La gouvernance au Mali, chacun peut l’apprécier à sa façon. La gouvernance obéît à des principes. Ces principes valent et pour nous et pour l’Etat central, mais les gens font comme si la redevabilité ce n’est que les collectivités alors que si tu veux que l’administré croit en la même chose que toi, tu fais de telle sorte qu’il comprenne ce que tu es en train de faire. Au moins qu’il puisse analyser et comprendre sur ce que tu es en train de faire. Maintenant, que toi tu représentes l’Etat, moi je représente les collectivités, la population ne connait pas presque cette différence. Si elle a envie de croire, elle doit croire au préfet au même titre qu’au maire, au chef de service de l’agriculture au même titre que celui de l’urbanisme et les domaines. Globalement dans le pays, la gouvernance est mauvaise. Une bonne gouvernance, c’est d’abord l’accès à l’information à tous les niveaux, la communication, la transparence dans la gestion des ressources, la redevabilité auprès de ceux qui vous ont élu. Ça c’est global, mais le niveau local ça c’est le niveau le plus sismique. L’exigence est de fait. Ce qui n’est pas tout à fait pour les autres. Un député n’a pas les mêmes contraintes que nous, un ministre n’a pas les mêmes contraintes que nous, le président il est entre le ciel et la terre. Donc, c’est nous qui sommes pratiquement soumis à la pression.
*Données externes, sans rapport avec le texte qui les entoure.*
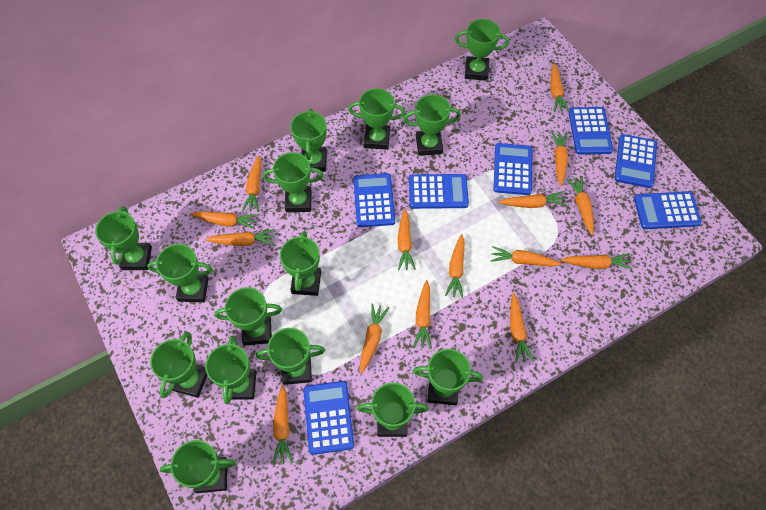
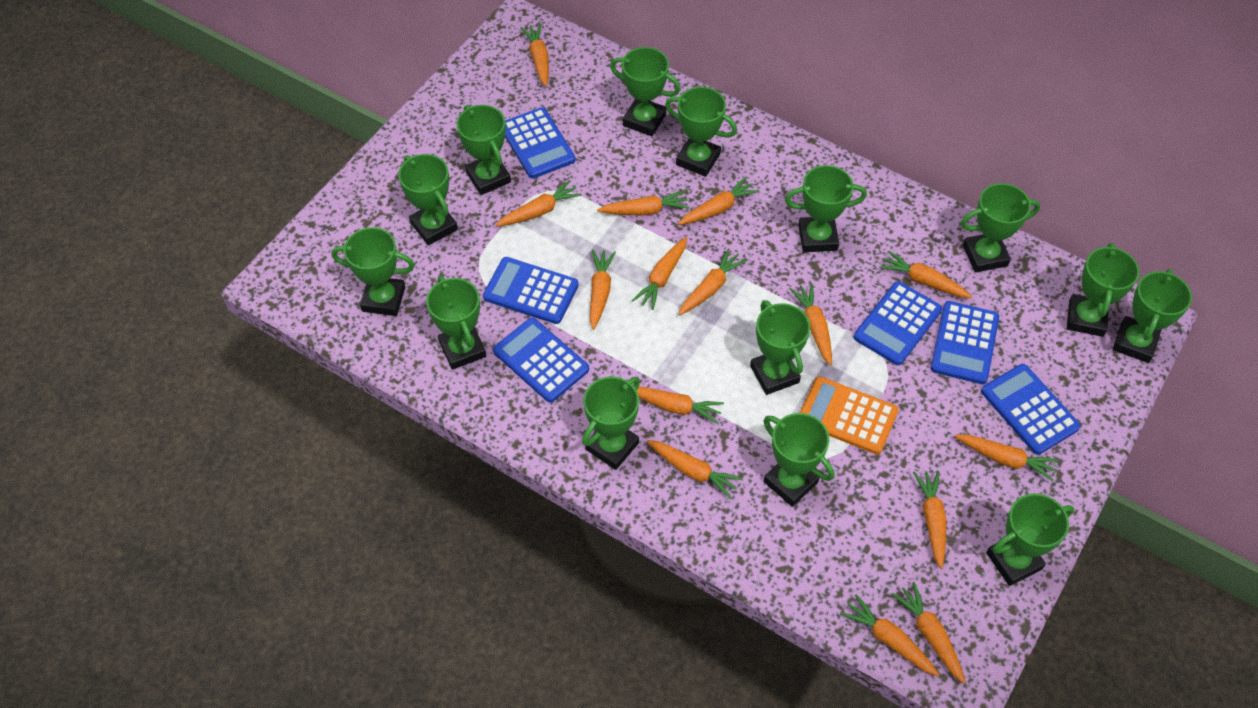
blue calculator: [303,381,354,455] [353,173,395,227] [409,174,469,209] [493,143,532,195] [568,107,613,155] [615,134,657,188] [634,191,702,229] = 7 -> [483,257,578,324] [493,318,589,403] [505,107,575,178] [854,281,942,365] [931,301,999,384] [981,364,1081,455] = 6
green trophy: [95,206,152,270] [147,244,213,302] [150,332,207,398] [160,440,236,493] [205,335,256,404] [214,287,282,346] [256,328,325,385] [263,152,324,213] [280,231,321,296] [290,108,327,172] [348,88,406,150] [357,382,429,437] [403,94,461,156] [413,349,483,405] [455,19,509,81] = 15 -> [332,227,415,316] [398,154,458,245] [426,276,486,370] [456,105,511,195] [582,376,640,470] [610,47,681,136] [665,87,737,177] [750,300,810,395] [763,413,834,507] [785,165,867,252] [961,183,1040,272] [986,493,1074,586] [1067,243,1139,337] [1113,269,1192,363] = 14
orange calculator: none = 0 -> [800,376,899,454] = 1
Je dis même les questions d’emploi sont devenues locales. Nous avons quel instrument, quel moyen, mais c’est jeunes ici nous font la pression parce qu’ils n’ont pas où aller. Tous ceux qui terminent pratiquement à Bamako où ailleurs, là-bas si les logements leur rougissent les yeux, on ne peut plus rester là-bas, on est obligé de venir chez soi et quand on vient chez soi, tu viens tomber dans une situation, ou si tu ne fais rien, tu feras partie de ceux-là qui n’ont pas de bonne humeur. Voilà pourquoi pour les services tels que l’ANPE, l’APEJ doivent aujourd’hui avoir des liens avec la gestion locale, avec les collectivités. Ce n’est pas à des individus d’apprécier.